Document text
* * * *

1.1. Fluid requirements

The maintenance fluid requirement is equal to the sum of urine output and insensible water loss (IWL). In the first few days of life, especially in premature infants, fecal fluid loss is very limited. The aim of intravenous infusion therapy is to prevent dehydration while allowing physiologic weight loss. The amount of maintenance fluids can be increased or decreased according to the individual requirements of each baby. IWL and maintenance fluid requirements in the first week of life is shown in Table 1 (4). The humidity of the environment significantly affects water loss which is more pronounced in immature babies. Therefore, environmental humidity should be taken into account in the calculation of initial intravenous fluid therapy.

Table 1

Insensible fluid losses and maintenance fluid requirements in the first month of life

Body weight (g)	Insensible fluid loss[a] (mL/kg/day)	Total fluid requirement[b] (mL/kg/day)
		1-2 days	3-7 days	8-30 days
<750	100+	80-140	120-200	120-180
750-1000	50-70	80-120	100-150	120-180
1001-1500	30-65	60-100	80-150	120-180
>1500	15-30	60-80	100-150	120-180

Since transepidermal fluid losses decrease in case of high enviromental humidity, total fluid requirement decreases

Start from the lower limit of there commended fluid volume with a careful approach

Physical examination findings, body weight, urine output and laboratory studies are used in the evaluation and follow-up of neonatal fluid balance (4).

Physical examination findings: Although loss of the skin turgor or edema, dry or wet oral mucosa, sunkeneyeballs and fontanel may be useful in assessing hydration status, these findings are not reliable for low-birth-weight infants. Tachycardia, hypotension, capillary refill time >3 sec. and metabolic acidosis are indicators of intravascular volume depletion (1).

Body weight: Extremely preterm babies and other sick neonates in neonatal intensive care units should be weighed at least once or twice daily. The expected and required weight loss in the first week of life is 5-10% of birth weight in term infants and 10-15% of birth weight in preterm infants, depending on the degree of maturation. Daily weight loss is an important guide in the planning of maintenance fluid therapy and should be 1-2% of body weight in term infants and 2-3% of body weight in preterm infants (1,5).

* * * *

Given information
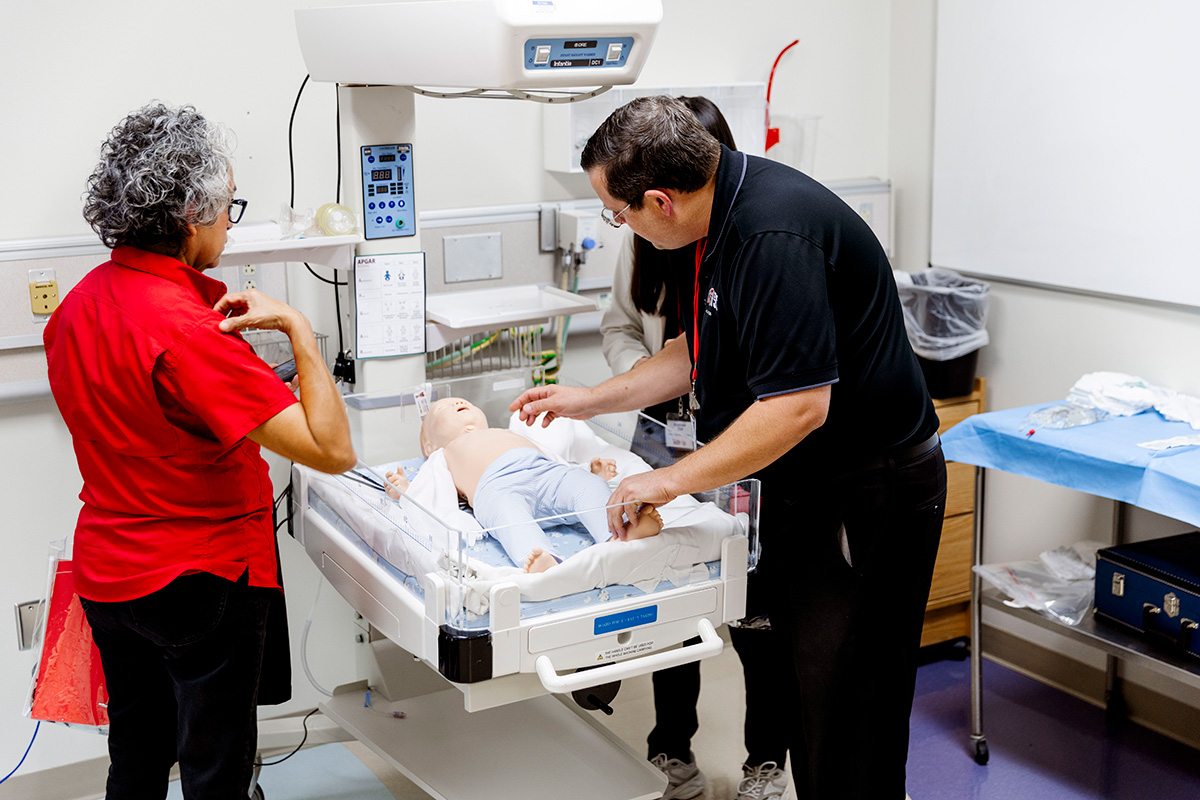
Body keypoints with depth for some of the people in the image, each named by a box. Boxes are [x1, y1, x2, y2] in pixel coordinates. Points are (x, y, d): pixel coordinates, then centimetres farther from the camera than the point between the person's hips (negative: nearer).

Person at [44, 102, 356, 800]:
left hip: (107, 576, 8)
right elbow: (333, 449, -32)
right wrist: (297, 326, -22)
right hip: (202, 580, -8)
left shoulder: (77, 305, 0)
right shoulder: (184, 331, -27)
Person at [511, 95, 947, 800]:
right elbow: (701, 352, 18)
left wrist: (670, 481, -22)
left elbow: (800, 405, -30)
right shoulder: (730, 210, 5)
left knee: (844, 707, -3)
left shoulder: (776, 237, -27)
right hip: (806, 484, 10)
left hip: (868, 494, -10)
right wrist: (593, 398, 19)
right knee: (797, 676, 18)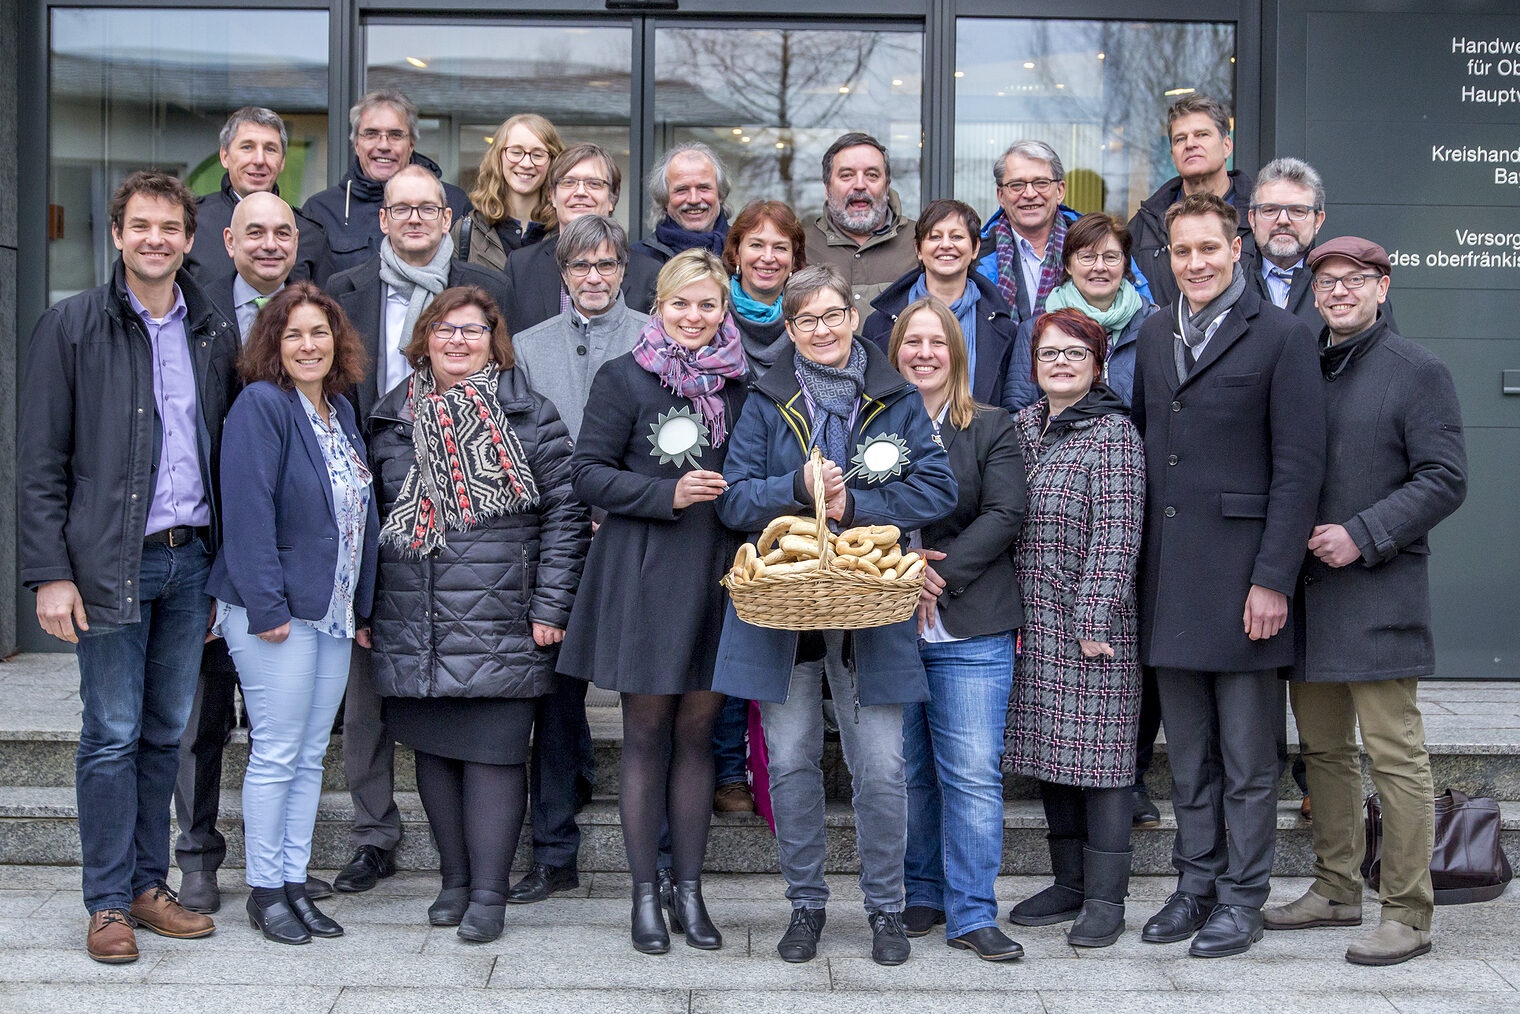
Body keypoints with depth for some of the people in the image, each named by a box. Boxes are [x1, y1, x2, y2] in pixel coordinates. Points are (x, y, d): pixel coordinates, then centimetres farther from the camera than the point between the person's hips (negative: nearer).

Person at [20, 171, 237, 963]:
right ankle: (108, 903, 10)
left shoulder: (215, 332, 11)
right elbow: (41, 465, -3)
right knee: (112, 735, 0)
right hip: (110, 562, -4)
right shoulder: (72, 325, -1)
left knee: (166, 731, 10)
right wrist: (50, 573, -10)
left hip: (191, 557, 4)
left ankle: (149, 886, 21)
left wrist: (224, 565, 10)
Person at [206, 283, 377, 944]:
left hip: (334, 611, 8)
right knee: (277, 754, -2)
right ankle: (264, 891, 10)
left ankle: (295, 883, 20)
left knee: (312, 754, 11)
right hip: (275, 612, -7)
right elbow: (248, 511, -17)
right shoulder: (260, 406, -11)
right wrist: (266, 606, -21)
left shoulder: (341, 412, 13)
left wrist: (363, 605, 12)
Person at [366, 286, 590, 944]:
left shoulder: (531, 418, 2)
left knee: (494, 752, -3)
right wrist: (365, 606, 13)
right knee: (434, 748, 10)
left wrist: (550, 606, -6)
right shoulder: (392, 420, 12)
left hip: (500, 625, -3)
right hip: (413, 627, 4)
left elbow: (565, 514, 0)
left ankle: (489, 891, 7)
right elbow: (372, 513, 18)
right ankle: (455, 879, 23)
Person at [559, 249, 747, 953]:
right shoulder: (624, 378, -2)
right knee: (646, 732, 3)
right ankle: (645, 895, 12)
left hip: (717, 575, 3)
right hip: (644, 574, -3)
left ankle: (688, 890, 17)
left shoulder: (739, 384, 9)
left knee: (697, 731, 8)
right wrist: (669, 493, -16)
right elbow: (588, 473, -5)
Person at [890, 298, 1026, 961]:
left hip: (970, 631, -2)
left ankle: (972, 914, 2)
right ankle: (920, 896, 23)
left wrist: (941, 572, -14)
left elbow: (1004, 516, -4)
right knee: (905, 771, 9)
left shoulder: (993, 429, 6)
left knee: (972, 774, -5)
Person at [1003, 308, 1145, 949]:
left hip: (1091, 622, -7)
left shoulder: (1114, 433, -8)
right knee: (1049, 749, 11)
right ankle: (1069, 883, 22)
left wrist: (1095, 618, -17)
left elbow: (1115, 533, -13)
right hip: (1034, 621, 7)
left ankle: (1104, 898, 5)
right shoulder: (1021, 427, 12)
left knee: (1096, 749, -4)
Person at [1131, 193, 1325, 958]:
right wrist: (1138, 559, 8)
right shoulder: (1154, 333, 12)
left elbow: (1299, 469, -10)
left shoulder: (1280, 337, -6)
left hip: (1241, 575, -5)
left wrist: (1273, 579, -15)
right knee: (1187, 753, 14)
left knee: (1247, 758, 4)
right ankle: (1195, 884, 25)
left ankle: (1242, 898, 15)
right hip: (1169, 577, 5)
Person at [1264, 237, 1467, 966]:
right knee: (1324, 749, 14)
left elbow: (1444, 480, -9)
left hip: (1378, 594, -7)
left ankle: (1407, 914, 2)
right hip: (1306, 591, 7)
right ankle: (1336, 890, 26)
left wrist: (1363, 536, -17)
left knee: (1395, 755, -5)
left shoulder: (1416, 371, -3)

* * * *

Your assignment
Do the following statements agree with the text on neonatal fluid requirements above? For each, answer yes or no and quote the deciding words from the text.
1. The maintenance fluid requirement equals urine output plus insensible water loss.
2. Skin turgor, oral mucosa and fontanel findings reliably show hydration status in low-birth-weight infants.
3. Daily weight loss in preterm infants should be 2-3% of body weight.

Expected answer
1. Yes: "The maintenance fluid requirement is equal to the sum of urine output and insensible water loss (IWL)."
2. No: "these findings are not reliable for low-birth-weight infants"
3. Yes: "should be 1-2% of body weight in term infants and 2-3% of body weight in preterm infants"